(Records to process begins)

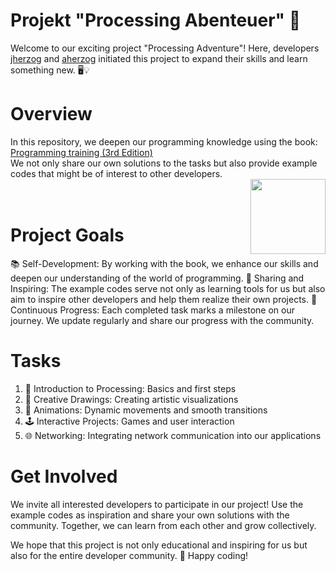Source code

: # Projekt "Processing Abenteuer" 🚀
Welcome to our exciting project "Processing Adventure"! Here, developers <a href="https://github.com/Tachiguro" alt="jherzog" />jherzog</a> and <a href="https://github.com/Jocker2410" alt="aherzog" />aherzog</a> initiated this project to expand their skills and learn something new. 🖥️💡

# Overview #
In this repository, we deepen our programming knowledge using the book:
<a href="https://processing.org/books" target="blank" alt="Programming training (3rd Edition)">Programming training (3rd Edition)</a>
<br>We not only share our own solutions to the tasks but also provide example codes that might be of interest to other developers.
<br><a href="https://processing.org/books" target="blank"><img align="right" src="https://files.hanser.de/Files/Article/ARTK_CT0_9783446477667_0001.jpg" height="120" /></a><br><br>


# Project Goals #
📚 Self-Development: By working with the book, we enhance our skills and deepen our understanding of the world of programming.
🤝 Sharing and Inspiring: The example codes serve not only as learning tools for us but also aim to inspire other developers and help them realize their own projects.
🚀 Continuous Progress: Each completed task marks a milestone on our journey. We update regularly and share our progress with the community.
# Tasks #
1.	🚥 Introduction to Processing: Basics and first steps
2.	🎨 Creative Drawings: Creating artistic visualizations
3.	🔄 Animations: Dynamic movements and smooth transitions
4.	🕹️ Interactive Projects: Games and user interaction
5.	🌐 Networking: Integrating network communication into our applications

# Get Involved #
We invite all interested developers to participate in our project! Use the example codes as inspiration and share your own solutions with the community. Together, we can learn from each other and grow collectively.

We hope that this project is not only educational and inspiring for us but also for the entire developer community. 🌟 Happy coding!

(Records to process ends)

_Exercise_
Transcribe the data above verbatim, character for character, but leave out the pictures.

_Solution below_
Source code

: # Projekt "Processing Abenteuer" 🚀
Welcome to our exciting project "Processing Adventure"! Here, developers <a href="https://github.com/Tachiguro" alt="jherzog" />jherzog</a> and <a href="https://github.com/Jocker2410" alt="aherzog" />aherzog</a> initiated this project to expand their skills and learn something new. 🖥️💡

# Overview #
In this repository, we deepen our programming knowledge using the book:
<a href="https://processing.org/books" target="blank" alt="Programming training (3rd Edition)">Programming training (3rd Edition)</a>
<br>We not only share our own solutions to the tasks but also provide example codes that might be of interest to other developers.
<br><a href="https://processing.org/books" target="blank"><img align="right" src="https://files.hanser.de/Files/Article/ARTK_CT0_9783446477667_0001.jpg" height="120" /></a><br><br>


# Project Goals #
📚 Self-Development: By working with the book, we enhance our skills and deepen our understanding of the world of programming.
🤝 Sharing and Inspiring: The example codes serve not only as learning tools for us but also aim to inspire other developers and help them realize their own projects.
🚀 Continuous Progress: Each completed task marks a milestone on our journey. We update regularly and share our progress with the community.
# Tasks #
1.	🚥 Introduction to Processing: Basics and first steps
2.	🎨 Creative Drawings: Creating artistic visualizations
3.	🔄 Animations: Dynamic movements and smooth transitions
4.	🕹️ Interactive Projects: Games and user interaction
5.	🌐 Networking: Integrating network communication into our applications

# Get Involved #
We invite all interested developers to participate in our project! Use the example codes as inspiration and share your own solutions with the community. Together, we can learn from each other and grow collectively.

We hope that this project is not only educational and inspiring for us but also for the entire developer community. 🌟 Happy coding!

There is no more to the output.